Notice that there are two administrators at this point: Admin and Roger. The Admin user is the one that installed WordPress, and then later somehow Roger was added also as another administrator. Once multisite is enabled, both of these administrators will become super admins. To see this, let's pause to enable multisite mode. Now with multisite enabled, we click the Network Admin link in the upper right-hand corner and then go to the Users page by clicking on the Users link in the Users menu.
As seen here, the two administrators have assumed super admin capabilities now that multisite is enabled. But let's say we want Roger to be a regular non-super admin. To do this, we click on his username and then uncheck the option to grant this user super admin privileges, and then we click the Update User button to save our changes. After saving our changes, let's click Back to Authors and Users to verify on the User Settings page.
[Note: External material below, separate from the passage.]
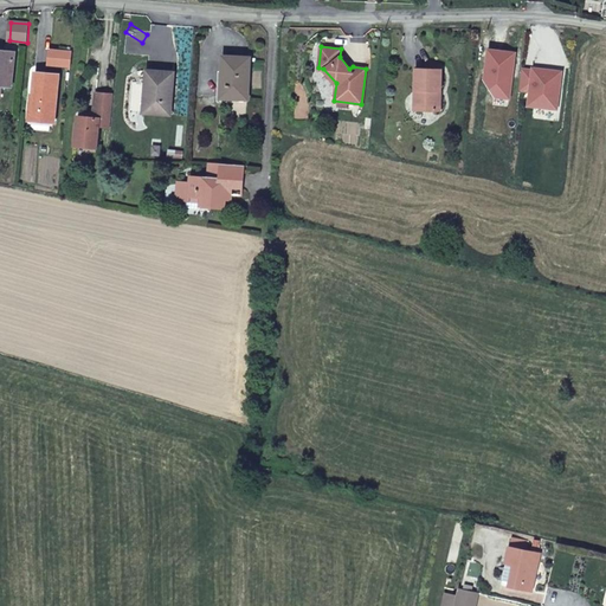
[(14,52),(0,50),(0,91),(1,85),(10,86),(14,52)]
And yes, we now have only one super admin user, as seen here. Returning now to single site mode, we click on the Users menu link and we see that there are still two administrators listed in the Role column, so we see that the super admin stuff only happens when working in multisite mode. Finally, let's change the role of a user. To do this, we click on the user's Edit link and go to the Role dropdown menu to change the user's role to whatever we wish. Then we scroll down and click Update User to save our changes.
Returning to the Users page, we can verify that the user's role was changed to author. Remember, a good user management strategy is to give out only as many capabilities as is needed for each user. And the take-home message here is that WordPress provides a powerful, flexible user role system that will help you effectively and securely manage your users. Understanding how this system works will help you better manage your users and keep everyone exactly where they're supposed to be.